Bill Shorten gets what universities have to do has changed; now all he has to do is convince the people who work in them – and find more money to make the system work.
In a speech yesterday the University of Canberra vice chancellor, argued they are, “no longer populated by well prepared, academically high achieving, largely private and selective school leavers from supportive environments with social capital. Students are increasingly diverse in background, life experience and preparation, most need to work, and all expect flexibility, and tech-enabled environments.”
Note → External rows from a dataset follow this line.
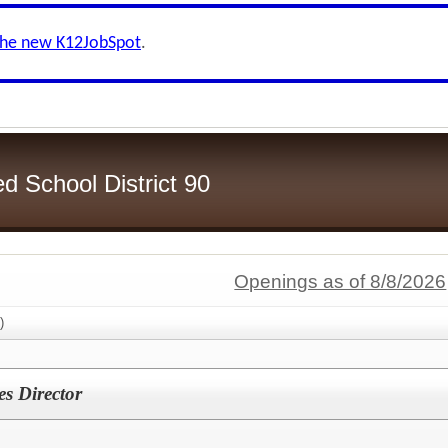
the new K12JobSpot
.
d School District 90
Openings as of 8/8/2026
)
es Director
And he set out how they must deliver for all sorts of students and their communities in what and how they teach. “The abundance of, and access to, knowledge has also seen teaching move to facilitated learning and away from an emphasis on transmission of content to encouraging active, collaborative learners, critical thinking and “human skills”.
Plus the way we pay for it has to change.
“The strained 40-year-old funding model of our higher education system undermines our national sovereignty and compounds our cost-of-living crisis,” he said.
“Simply put, we hamper the future of our young not just by the fact they cannot afford a house but even to obtain a modest education which now costs a great deal, trapping young people in a vicious cycle.”
Mr Shorten has a proposal to address this – a “sovereign wealth education fund,” with the money coming from “those who benefit most from a highly skilled, well-educated population – businesses and corporations.”
A 1 % levy on profits would raise an estimated $5.2bn a year and be administered by government, industry and universities, “for agreed national priorities.”
Mr Shorten also recognises that there has to be something in it for business; and that is higher education addressing “the efficiency of how we educate.”
“unless we admit that some of our methods of education need modernising and some of what we do is inefficient, then universities can’t build a solid case for more funding.”
And so he nominates four areas for improvement, teaching, rigorous assessment, better treatment of staff, and institutions specialising.
There is just one problem with his ideas – many, probably most of the students have changed, what universities need to teach and how has changed, as have ways to fund them (where would they be without international student fees.) But academic culture has stayed the same.
Research is still the basis of career-making prestige. There is deep-seated ambivalence, at best, about a lifetime of only teaching.
Universities as superior sorts of vocational trainers is antithetical to the ideal of “higher education” as critical thinking informing scholarship.
To their great credit, Australian academics moved on-line fast during Covid but they mostly still believe in teaching and learning structures designed for elite students. The Uni Canberra union was not thrilled when adopting block-teaching was floated.
And integrating universities into the market economy and being accountable to business people will appall staff who want business people off their councils.
Mr Shorten makes a case for change; now he only has to wait a decade or two until the people that will have to do the changing retire.